Later this year he will conduct tests in the Everglades and in parts of WCA 2 and 3 to determine if sulfur levels vary with seasons and with periodic fertilizing in the fields to the north. "I certainly don't want to be seen as blaming the farmers, because I'm not blaming them," Orem insists, reflecting the opinions of state-agency scientists who say it is far too early to begin asking farmers to find crop stimulants other than sulfur.

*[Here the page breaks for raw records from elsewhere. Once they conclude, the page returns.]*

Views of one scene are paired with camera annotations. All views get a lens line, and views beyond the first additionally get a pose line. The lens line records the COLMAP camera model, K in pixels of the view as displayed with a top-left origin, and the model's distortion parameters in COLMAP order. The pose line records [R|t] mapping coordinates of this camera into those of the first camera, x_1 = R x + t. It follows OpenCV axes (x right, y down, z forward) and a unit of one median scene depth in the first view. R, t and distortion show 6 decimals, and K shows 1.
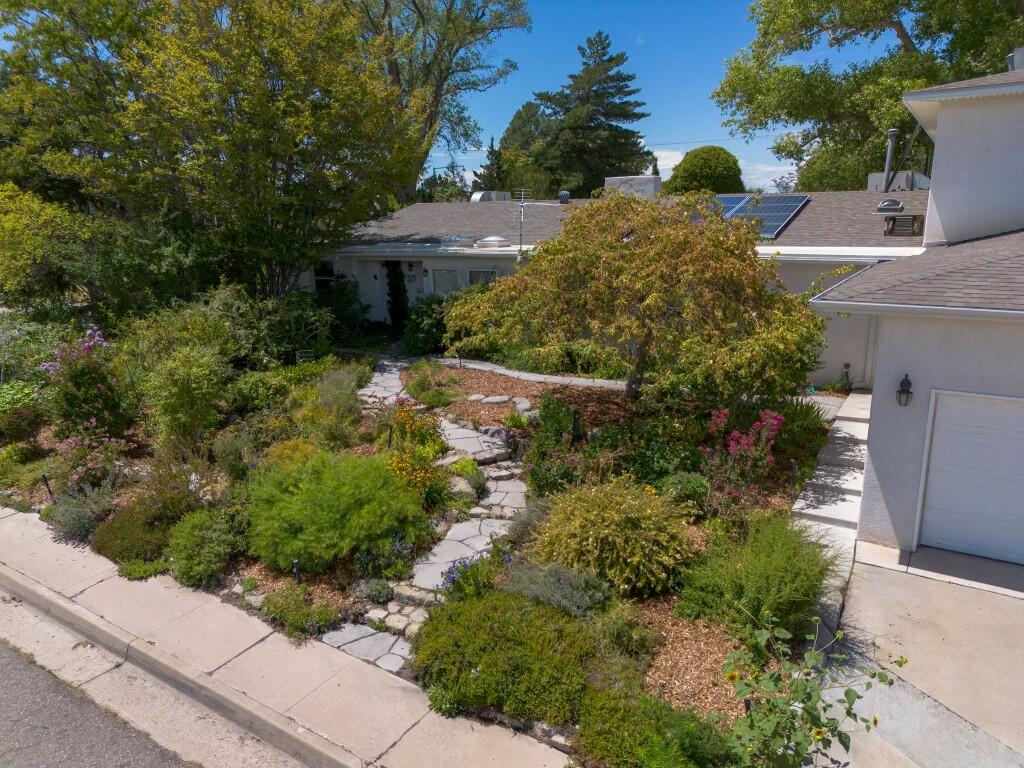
lens RADIAL K [[724.0, 0, 508.1], [0, 724.0, 382.7], [0, 0, 1]] dist [0.061683, -0.060393]
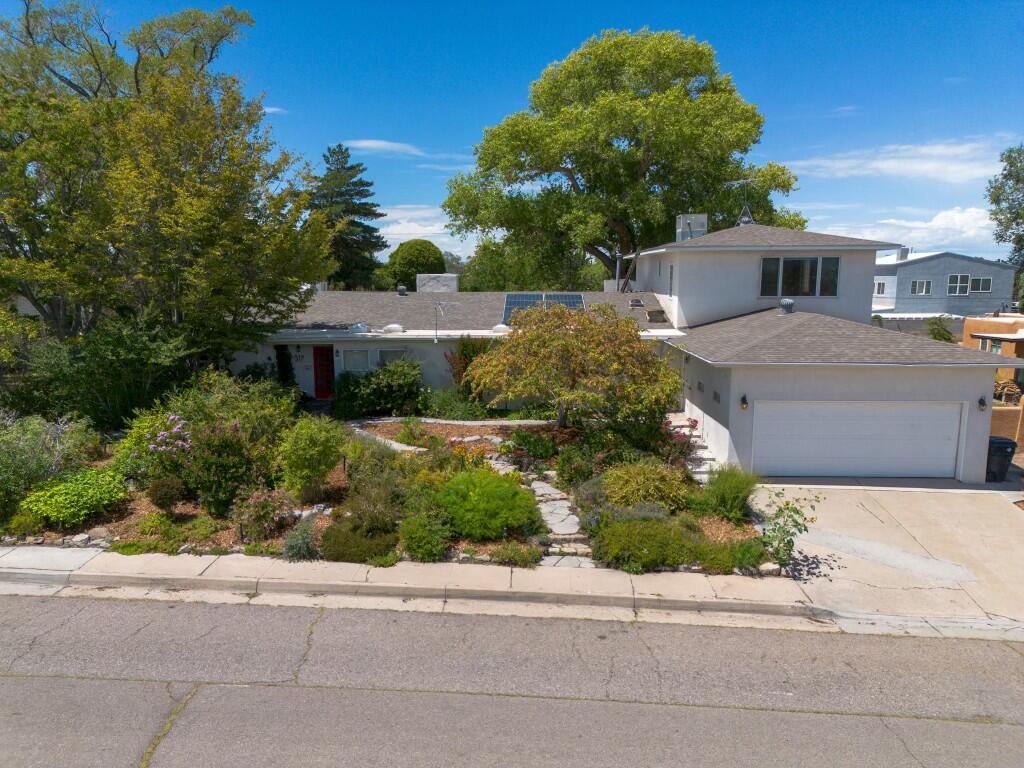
lens RADIAL K [[724.0, 0, 509.3], [0, 724.0, 382.9], [0, 0, 1]] dist [0.061683, -0.060393]
pose [[0.863365, -0.062934, 0.500641, -0.911492], [0.105976, 0.992677, -0.057972, 0.004408], [-0.493326, 0.103107, 0.863712, -0.412505]]
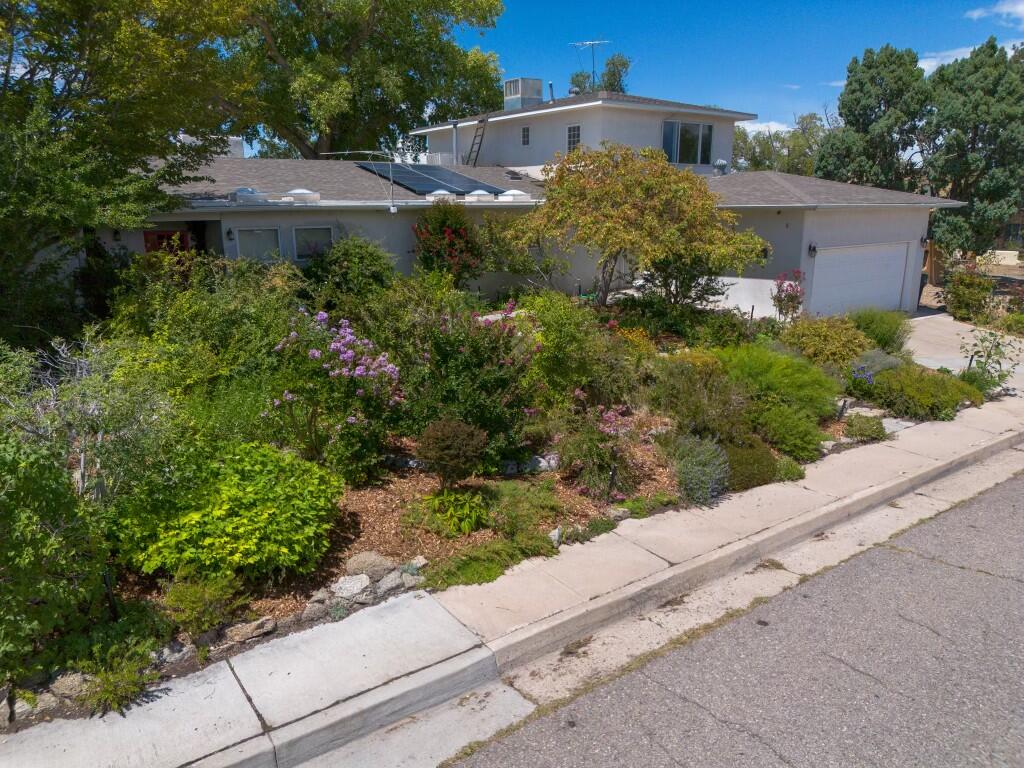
lens RADIAL K [[724.0, 0, 512.2], [0, 724.0, 381.0], [0, 0, 1]] dist [0.061683, -0.060393]
pose [[0.344166, -0.210868, 0.914923, -1.401629], [0.216568, 0.966006, 0.141175, -0.088840], [-0.913591, 0.149555, 0.378134, 0.859626]]
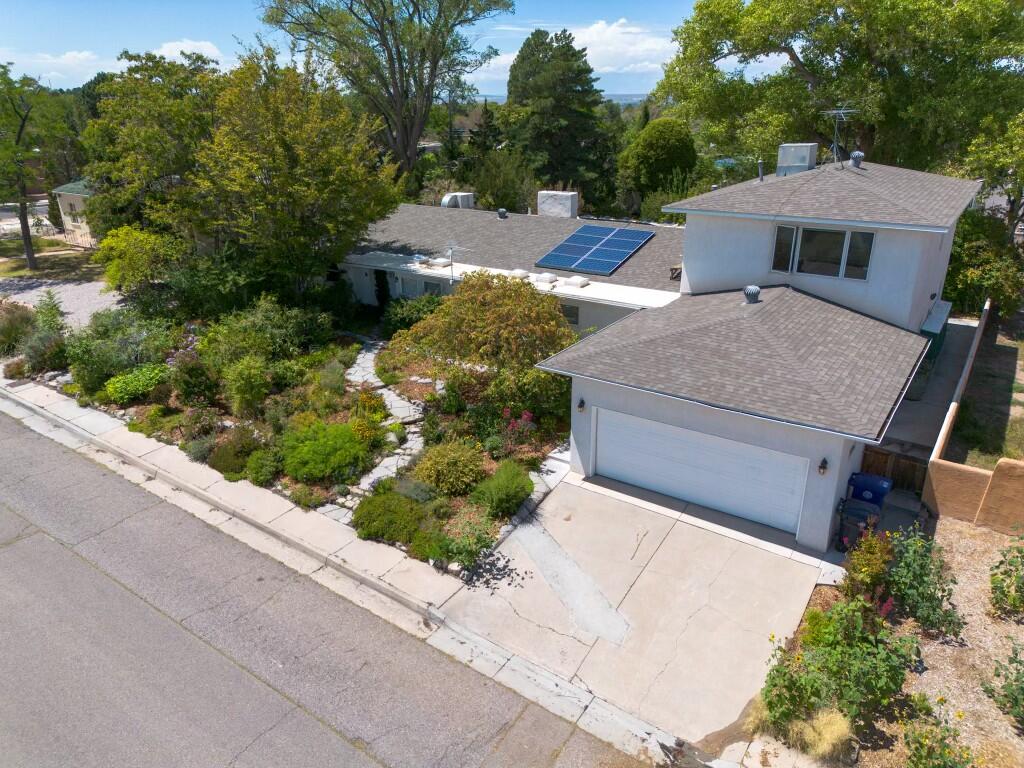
lens RADIAL K [[724.0, 0, 507.5], [0, 724.0, 382.3], [0, 0, 1]] dist [0.061683, -0.060393]
pose [[0.998907, 0.017904, -0.043167, 0.337886], [-0.011622, 0.989855, 0.141606, -0.292546], [0.045265, -0.140949, 0.988982, -0.913357]]
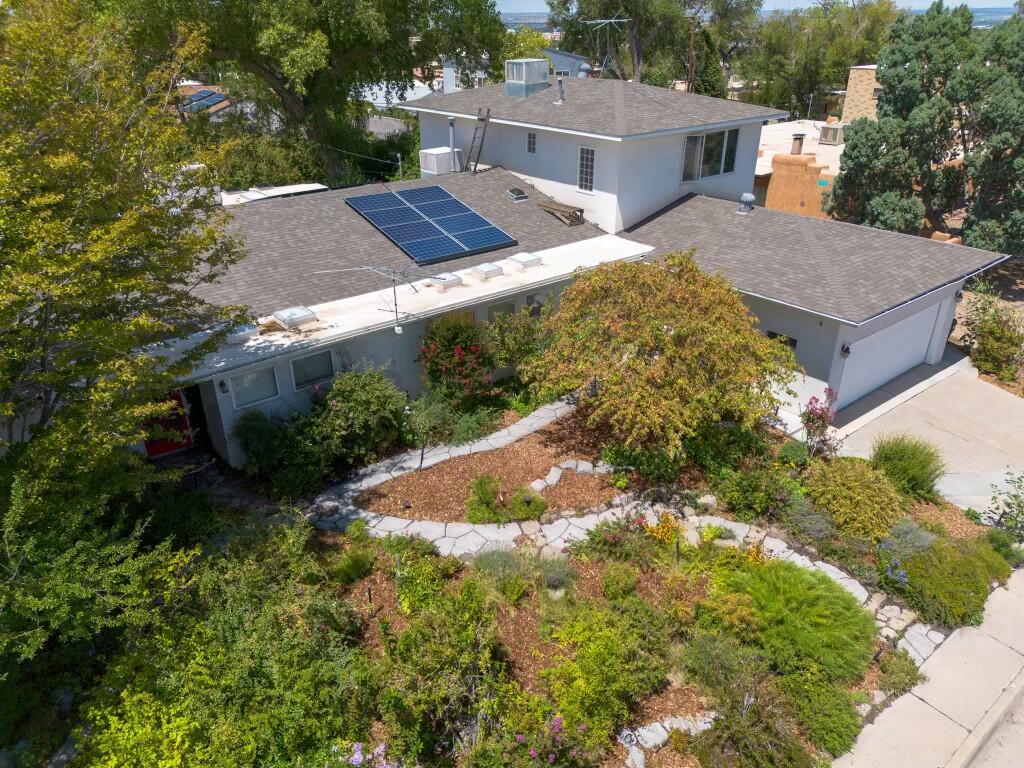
lens RADIAL K [[724.0, 0, 513.3], [0, 724.0, 383.0], [0, 0, 1]] dist [0.061683, -0.060393]
pose [[0.323029, -0.412337, 0.851839, -1.165958], [0.216222, 0.908443, 0.357742, -0.649503], [-0.921358, 0.068625, 0.382609, 0.881089]]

"This isn't something they could have known, it isn't something they did purposely," Orem says. And if state scientists accept his studies as conclusive proof that sulfur stimulates methylmercury in the Everglades region, Orem is confident that farmers will adjust their level of use. He points to a precedent: the phosphorus problem. Farmers stopped using phosphorus in their fields after scientists demonstrated the huge damage it caused in the Everglades. But that took painstaking research and legal pressure before an $8 billion Everglades restoration project was planned to clean up the Everglades and remove phosphorus -- a project still not fully under way. Phosphorus helps create explosions of exotic species that are destroying the native flora and fauna of the Everglades.

Orem, a scientist of the senses, followed his nose to the sulfur problem. He decided to investigate the sulfur connection one day in 1994 when he was wandering along the Hillsboro Canal. "I smelled a distinct odor of rotten eggs, which doesn't go with a freshwater environment," he said. The odor characterizes salt marshes where sulfur exists naturally. In a freshwater environment, the smell suggests an unnatural source of sulfur, which led to Orem's research. The rotten-egg odor, Orem explains, is the sign that bacteria are using sulfur by "breathing in sulfate and breathing out sulfide -- these same bacteria are also the guys that methylate the mercury."

When methylation occurs -- when mercury metals fall to earth in the rain and become organic -- it threatens all the animals and people in the food chain who consume it, by destroying body tissue. But it is most dangerous to animals at the top of the food chain because it "bioaccumulates" rather than breaking down.

Orem explains how this works: "You might start out with methylmercury being one unit in [algae]. Something that eats that might have 10 units, the guy that eats him might have 100 units, and the larger fish might have 1000 units." By the time a bird eats the fish, a raccoon eats the bird, and a panther eats the raccoon, a million units of methylmercury might accumulate. If people continue to eat fish poisoned by methylmercury, it accumulates in them as well.